Isabel scarcely understood him; it seemed a question whether he were joking or not. Why should a man who struck her as having a great fund of reserve suddenly bring himself to be so confidential? This was his affair, however, and his confidences were interesting. “I don’t see why you should have renounced,” she said in a moment.

“Because I could do nothing. I had no prospects, I was poor, and I was not a man of genius. I had no talents even; I took my measure early in life. I was simply the most fastidious young gentleman living. There were two or three people in the world I envied—the Emperor of Russia, for instance, and the Sultan of Turkey! There were even moments when I envied the Pope of Rome—for the consideration he enjoys. I should have been delighted to be considered to that extent; but since that couldn’t be, I didn’t care for anything, less, and I made up my mind not to go in for honours. A gentleman can always consider himself, and fortunately, I was a gentleman. I could do nothing in Italy—I couldn’t even be an Italian patriot. To do that, I should have had to go out of the country; and I was too fond of it to leave it. So I have passed a great many years here, on that quiet plan I spoke of. I have not been at all unhappy. I don’t mean to say I have cared for nothing; but the things I have cared for have been definite—limited. The events of my life have been absolutely unperceived by any one save myself; getting an old silver crucifix at a bargain (I have never bought anything dear, of course), or discovering, as I once did, a sketch by Correggio on a panel daubed over by some inspired idiot!”

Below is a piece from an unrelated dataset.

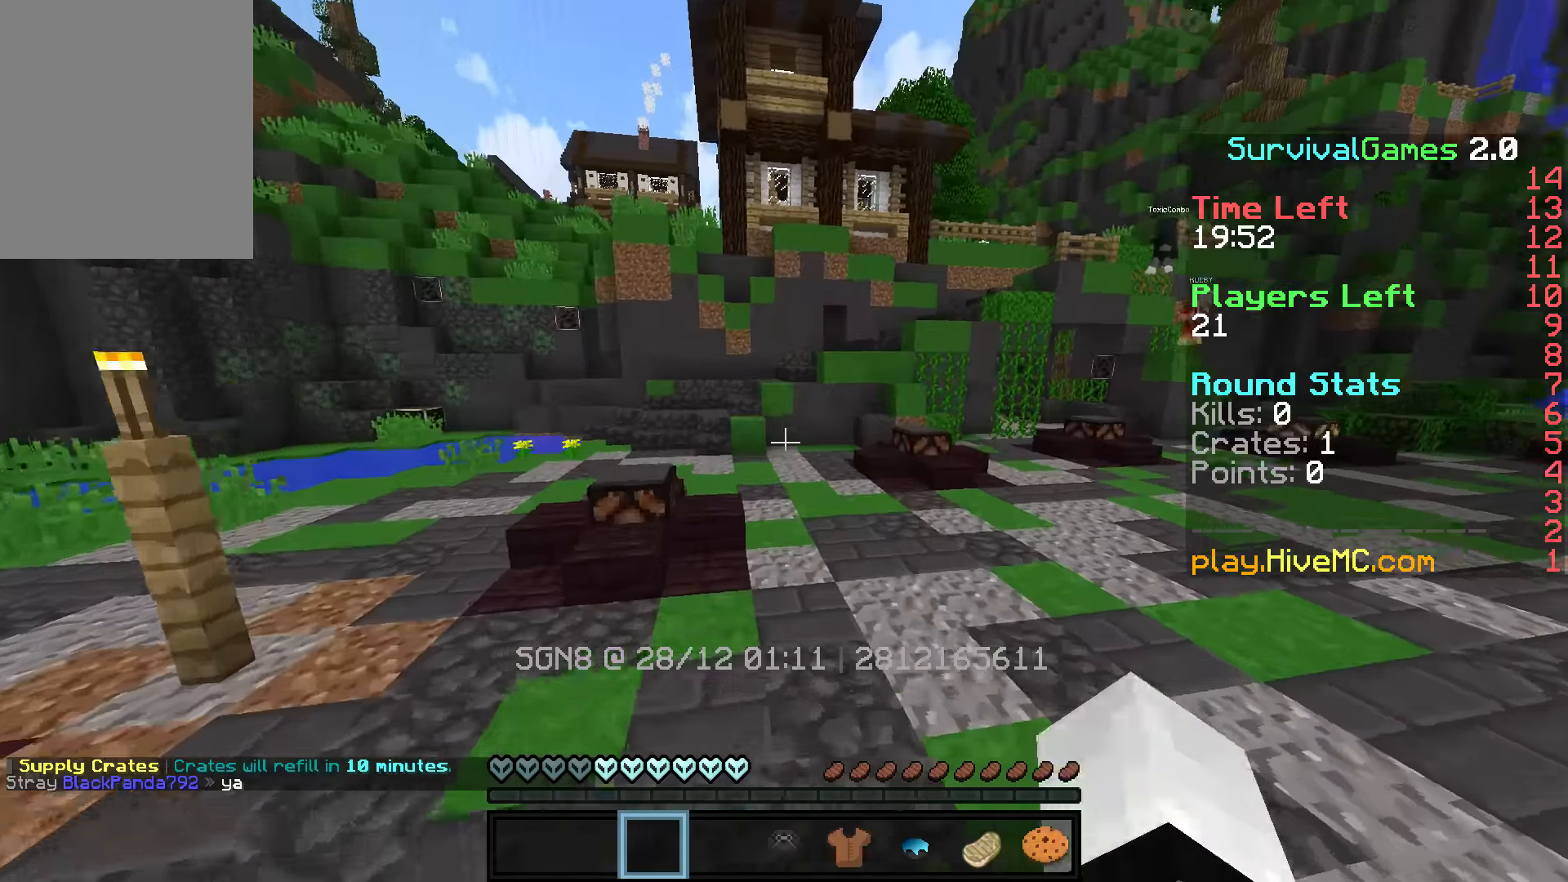
{"keys": ["w"], "mouse": [], "events": []}
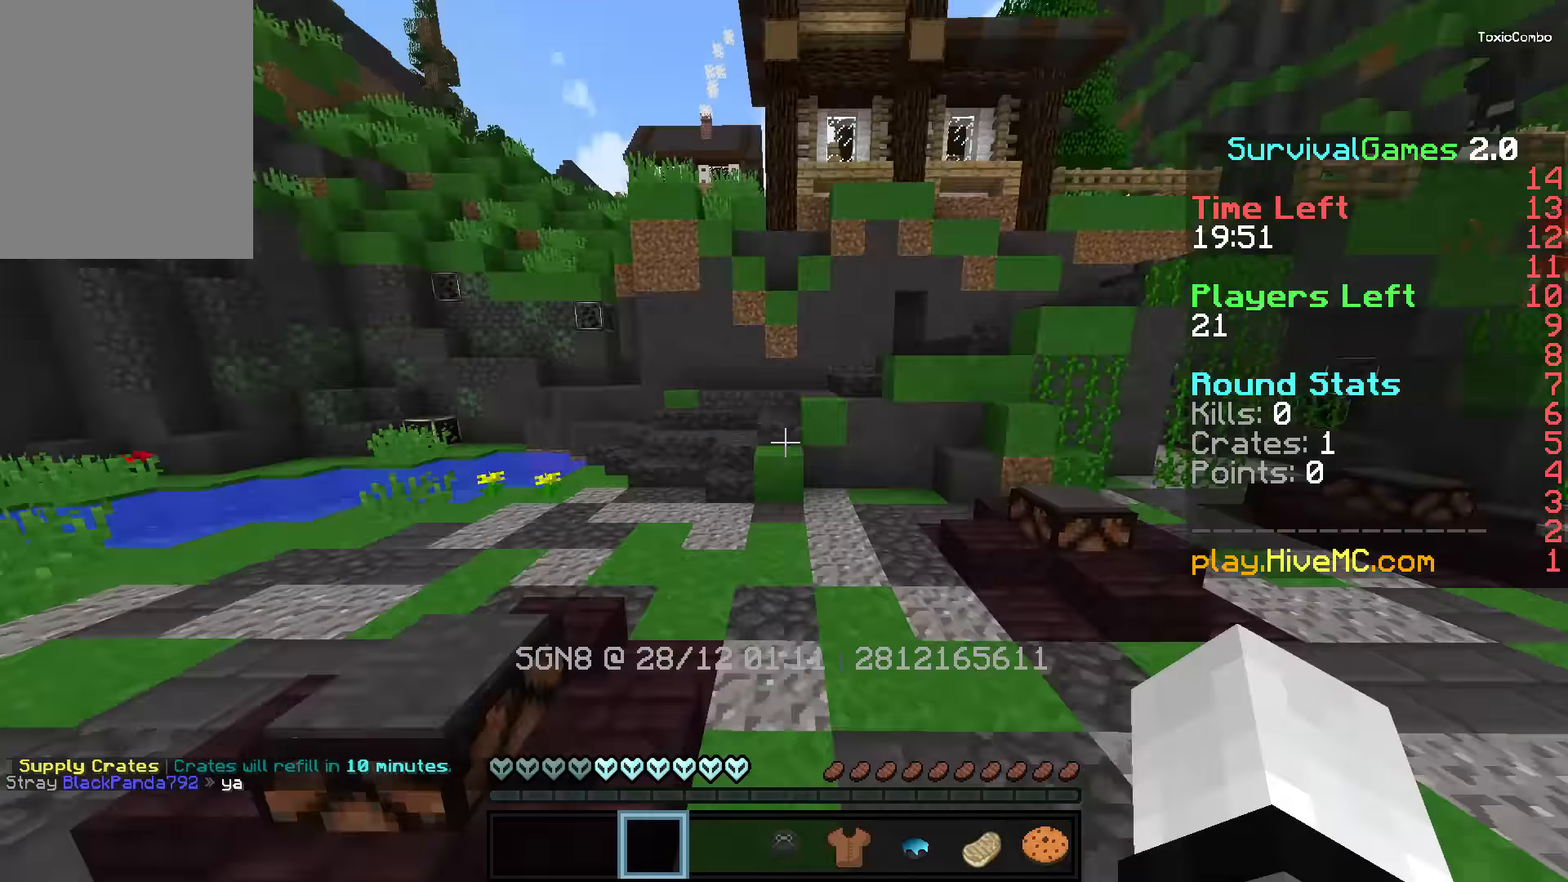
{"keys": ["a", "w"], "mouse": [], "events": [[417, "a", "down"]]}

This would have been rather a dry account of Mr. Osmond’s career if Isabel had fully believed it; but her imagination supplied the human element which she was sure had not been wanting. His life had been mingled with other lives more than he admitted; of course she could not expect him to enter into this. For the present she abstained from provoking further revelations; to intimate that he had not told her everything would be more familiar and less considerate than she now desired to be. He had certainly told her quite enough. It was her present inclination, however, to express considerable sympathy for the success with which he had preserved his independence. “That’s a very pleasant life,” she said, “to renounce everything but Correggio!”

“Oh, I have been very happy; don’t imagine me to suggest for a moment that I have not. It’s one’s own fault if one is not happy.”

“Have you lived here always?”

“No, not always. I lived a long time at Naples, and many years in Rome. But I have been here a good while. Perhaps I shall have to change, however; to do something else. I have no longer myself to think of. My daughter is growing up, and it is very possible she may not care so much for the Correggios and crucifixes as I. I shall have to do what is best for her.”

“Yes, do that,” said Isabel. “She is such a dear little girl.”

“Ah,” cried Gilbert Osmond, with feeling, “she is a little saint of heaven! She is my great happiness!”